- [Directions for this task]:
Reproduce all of the entries character for character, while leaving out any pictures they contain.

- [Input]:
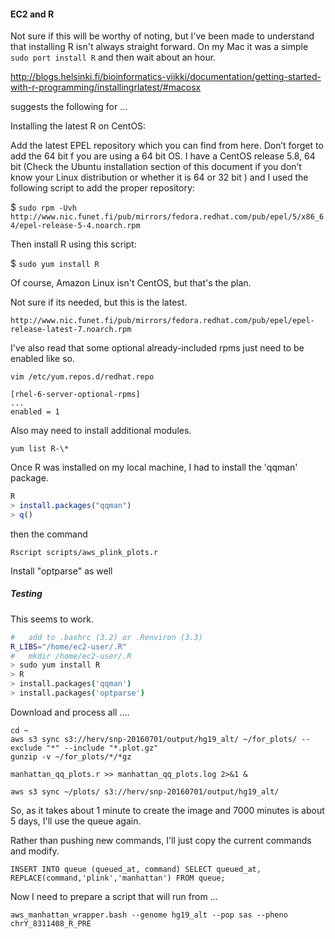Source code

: #### EC2 and R

Not sure if this will be worthy of noting, but I've been made to understand that installing R isn't always straight forward.
On my Mac it was a simple `sudo port install R` and then wait about an hour.



http://blogs.helsinki.fi/bioinformatics-viikki/documentation/getting-started-with-r-programming/installingrlatest/#macosx

suggests the following for ...

Installing the latest R on CentOS:

Add the latest EPEL repository which you can find from here. Don’t forget to add the 64 bit f you are using a 64 bit OS. I have a CentOS release 5.8, 64 bit (Check the Ubuntu installation section of this document if you don’t know your Linux distribution or whether it is 64 or 32 bit ) and I used the following script to add the proper repository:

$ `sudo rpm -Uvh http://www.nic.funet.fi/pub/mirrors/fedora.redhat.com/pub/epel/5/x86_64/epel-release-5-4.noarch.rpm`

Then install R using this script:

$ `sudo yum install R`


Of course, Amazon Linux isn't CentOS, but that's the plan.

Not sure if its needed, but this is the latest.

`http://www.nic.funet.fi/pub/mirrors/fedora.redhat.com/pub/epel/epel-release-latest-7.noarch.rpm`





I've also read that some optional already-included rpms just need to be enabled like so.


```
vim /etc/yum.repos.d/redhat.repo

[rhel-6-server-optional-rpms]
...
enabled = 1
```




Also may need to install additional modules.

`yum list R-\*`







Once R was installed on my local machine, I had to install the 'qqman' package.

```R
R
> install.packages("qqman")
> q()
```

then the command 

`Rscript scripts/aws_plink_plots.r`




Install "optparse" as well







##### Testing

This seems to work.

```BASH
#	add to .bashrc (3.2) or .Renviron (3.3)
R_LIBS="/home/ec2-user/.R"
#	mkdir /home/ec2-user/.R
> sudo yum install R
> R
> install.packages('qqman')
> install.packages('optparse')
```

Download and process all ....

```
cd ~
aws s3 sync s3://herv/snp-20160701/output/hg19_alt/ ~/for_plots/ --exclude "*" --include "*.plot.gz"
gunzip -v ~/for_plots/*/*gz

manhattan_qq_plots.r >> manhattan_qq_plots.log 2>&1 &

aws s3 sync ~/plots/ s3://herv/snp-20160701/output/hg19_alt/
```

So, as it takes about 1 minute to create the image and 7000 minutes is about 5 days, I'll use the queue again.

Rather than pushing new commands, I'll just copy the current commands and modify.

`INSERT INTO queue (queued_at, command) SELECT queued_at, REPLACE(command,'plink','manhattan') FROM queue;`

Now I need to prepare a script that will run from ...

`aws_manhattan_wrapper.bash --genome hg19_alt --pop sas --pheno chrY_8311408_R_PRE`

- [Task solution]:
Source code

: #### EC2 and R

Not sure if this will be worthy of noting, but I've been made to understand that installing R isn't always straight forward.
On my Mac it was a simple `sudo port install R` and then wait about an hour.



http://blogs.helsinki.fi/bioinformatics-viikki/documentation/getting-started-with-r-programming/installingrlatest/#macosx

suggests the following for ...

Installing the latest R on CentOS:

Add the latest EPEL repository which you can find from here. Don’t forget to add the 64 bit f you are using a 64 bit OS. I have a CentOS release 5.8, 64 bit (Check the Ubuntu installation section of this document if you don’t know your Linux distribution or whether it is 64 or 32 bit ) and I used the following script to add the proper repository:

$ `sudo rpm -Uvh http://www.nic.funet.fi/pub/mirrors/fedora.redhat.com/pub/epel/5/x86_64/epel-release-5-4.noarch.rpm`

Then install R using this script:

$ `sudo yum install R`


Of course, Amazon Linux isn't CentOS, but that's the plan.

Not sure if its needed, but this is the latest.

`http://www.nic.funet.fi/pub/mirrors/fedora.redhat.com/pub/epel/epel-release-latest-7.noarch.rpm`





I've also read that some optional already-included rpms just need to be enabled like so.


```
vim /etc/yum.repos.d/redhat.repo

[rhel-6-server-optional-rpms]
...
enabled = 1
```




Also may need to install additional modules.

`yum list R-\*`







Once R was installed on my local machine, I had to install the 'qqman' package.

```R
R
> install.packages("qqman")
> q()
```

then the command 

`Rscript scripts/aws_plink_plots.r`




Install "optparse" as well







##### Testing

This seems to work.

```BASH
#	add to .bashrc (3.2) or .Renviron (3.3)
R_LIBS="/home/ec2-user/.R"
#	mkdir /home/ec2-user/.R
> sudo yum install R
> R
> install.packages('qqman')
> install.packages('optparse')
```

Download and process all ....

```
cd ~
aws s3 sync s3://herv/snp-20160701/output/hg19_alt/ ~/for_plots/ --exclude "*" --include "*.plot.gz"
gunzip -v ~/for_plots/*/*gz

manhattan_qq_plots.r >> manhattan_qq_plots.log 2>&1 &

aws s3 sync ~/plots/ s3://herv/snp-20160701/output/hg19_alt/
```

So, as it takes about 1 minute to create the image and 7000 minutes is about 5 days, I'll use the queue again.

Rather than pushing new commands, I'll just copy the current commands and modify.

`INSERT INTO queue (queued_at, command) SELECT queued_at, REPLACE(command,'plink','manhattan') FROM queue;`

Now I need to prepare a script that will run from ...

`aws_manhattan_wrapper.bash --genome hg19_alt --pop sas --pheno chrY_8311408_R_PRE`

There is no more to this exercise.